Tres en Valencia, ya beatificadas en 2001: Florencia Caerols Martínez, Amalia Abad Casasempere y María del Pilar Jordá Botella (de 46, 38 y 31 años). Y las tres enfermeras de la Cruz Roja, cuya causa de beatificación avanza en el Vaticano hacia el reconocimiento del martirio.
En los primeros días tras saberse de la desaparición de las jóvenes, familiares y otras personalidades buscaron información acudiendo al delegado de Cruz Roja Internacional en España, Marcel Junod. En algún momento llegó a haber supuesta información de que seguían vivas, hasta que llegó el mazazo el 10 de febrero de 1937, cuando el delegado de Cruz Roja Internacional en Ginebra confirmó la muerte. Fue el primer caso conocido de enfermeras asesinadas premeditadamente por un bando en liza desde la fundación en 1863 del Comité Internacional de la Cruz Roja, por lo cual el estupor internacional ante el crimen fue notable.
En octubre de 1937 fue detenido como instigador de los crímenes un antiguo miembro del sindicato minero de la UGT, presidente de la Casa del Pueblo de Villaseca de Laciana (León), apodado El Patas, que sería condenado a muerte. Las había entregado a los milicianos para que hicieran con ellas lo que quisieran.
La profesora Sánchez Blanco destaca que, cuando las desenterraron, en enero de 1938, los cuerpos estaban en estado de casi incorruptibilidad (para lo cual pudo haber causas naturales, como las bajas temperaturas invernales de la montaña astur-leonesa), lo que permitió identificar perfectamente a cada una de ellas.

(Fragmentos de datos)
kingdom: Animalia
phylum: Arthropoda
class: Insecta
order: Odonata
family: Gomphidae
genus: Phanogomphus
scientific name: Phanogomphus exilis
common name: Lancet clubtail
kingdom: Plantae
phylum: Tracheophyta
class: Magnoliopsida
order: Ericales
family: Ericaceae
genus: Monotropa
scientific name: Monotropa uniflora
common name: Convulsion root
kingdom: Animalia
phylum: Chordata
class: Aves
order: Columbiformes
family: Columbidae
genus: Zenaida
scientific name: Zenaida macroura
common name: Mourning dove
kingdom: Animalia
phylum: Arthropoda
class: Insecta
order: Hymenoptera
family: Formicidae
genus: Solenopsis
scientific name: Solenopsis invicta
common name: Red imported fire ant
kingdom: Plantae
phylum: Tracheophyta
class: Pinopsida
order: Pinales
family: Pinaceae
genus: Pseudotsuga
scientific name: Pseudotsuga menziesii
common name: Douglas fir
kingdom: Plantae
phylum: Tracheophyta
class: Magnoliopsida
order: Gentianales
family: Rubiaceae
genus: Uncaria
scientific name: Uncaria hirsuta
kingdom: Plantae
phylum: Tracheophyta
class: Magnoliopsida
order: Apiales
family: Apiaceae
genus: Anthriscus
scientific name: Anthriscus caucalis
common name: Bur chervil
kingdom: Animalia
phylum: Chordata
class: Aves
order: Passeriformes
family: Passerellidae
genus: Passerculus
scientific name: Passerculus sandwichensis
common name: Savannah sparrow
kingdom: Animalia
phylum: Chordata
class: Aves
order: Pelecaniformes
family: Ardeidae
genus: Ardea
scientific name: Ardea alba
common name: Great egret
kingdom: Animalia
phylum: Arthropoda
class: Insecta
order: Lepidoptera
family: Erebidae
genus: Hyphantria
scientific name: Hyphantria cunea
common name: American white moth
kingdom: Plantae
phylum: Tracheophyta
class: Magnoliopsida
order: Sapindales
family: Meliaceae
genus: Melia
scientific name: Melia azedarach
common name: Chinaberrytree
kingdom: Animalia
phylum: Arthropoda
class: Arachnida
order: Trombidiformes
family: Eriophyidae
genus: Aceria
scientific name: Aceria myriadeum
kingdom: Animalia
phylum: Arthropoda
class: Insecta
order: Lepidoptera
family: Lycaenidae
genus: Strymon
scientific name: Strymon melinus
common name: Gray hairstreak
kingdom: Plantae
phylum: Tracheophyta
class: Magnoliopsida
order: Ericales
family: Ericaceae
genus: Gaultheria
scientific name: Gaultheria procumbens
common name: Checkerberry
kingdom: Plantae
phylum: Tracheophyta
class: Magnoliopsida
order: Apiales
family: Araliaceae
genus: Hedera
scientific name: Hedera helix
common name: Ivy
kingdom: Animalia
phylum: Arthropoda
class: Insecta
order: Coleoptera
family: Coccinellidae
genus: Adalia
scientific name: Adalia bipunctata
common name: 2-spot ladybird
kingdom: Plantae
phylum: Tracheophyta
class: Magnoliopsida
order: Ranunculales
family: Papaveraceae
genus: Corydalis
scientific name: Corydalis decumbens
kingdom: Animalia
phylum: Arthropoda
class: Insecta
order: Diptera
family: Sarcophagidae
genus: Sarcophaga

- _Instrucciones_:
[1] Indica si cada una de estas afirmaciones concuerda con el texto sobre las enfermeras de la Cruz Roja. Responde sí o no y cita literalmente las palabras del texto que lo deciden. (a) Marcel Junod era el delegado de Cruz Roja Internacional en España. (b) Los cuerpos fueron desenterrados en octubre de 1937. (c) El Comité Internacional de la Cruz Roja se fundó en 1863.
[2] Según el texto sobre las enfermeras de la Cruz Roja, ¿en qué fecha confirmó la muerte el delegado de Cruz Roja Internacional en Ginebra?
[3] Retoma el texto sobre las enfermeras de la Cruz Roja a partir de su última oración y continúalo.

- _Respuestas por punto_:
[1]
(a) Sí: «acudiendo al delegado de Cruz Roja Internacional en España, Marcel Junod».
(b) No: «cuando las desenterraron, en enero de 1938».
(c) Sí: «desde la fundación en 1863 del Comité Internacional de la Cruz Roja».

[2] El 10 de febrero de 1937.

[3]
Pilar Gullón Iturriaga, de 25 años, la mayor de cuatro hermanos, era madrileña y miembro de la Hijas de María, de las Conferencias de San Vicente de Paúl y de Acción Católica. Era sobrina-nieta de Pío Gullón Iglesias (18351917), ministro de Alfonso XIII, y fue militante de Acción Popular y Renovación Española, aunque ninguno de estos hechos tuvo que ver con su muerte. Pilar no murió con la primera descarga, y antes de ser rematada perdonó a sus asesinos e imploró para ellos el perdón de Dios.
Octavia Iglesias Blanco, de 41 años, nació en Astorga, era hija única y había vivido siempre con sus padres, por lo que su asesinato fue para ellos particularmente devastador. Era prima de Pilar y, como ella, de las Hijas de María, las Conferencias de San Vicente de Paúl y la Acción Católica, además de catequista. Durante el breve cautiverio se preocupó de los demás, pidiendo agua para los desfallecidos y sirviéndosela, como contó Concha Espina en el escrito que consagró a las tres mártires: Princesas del Martirio.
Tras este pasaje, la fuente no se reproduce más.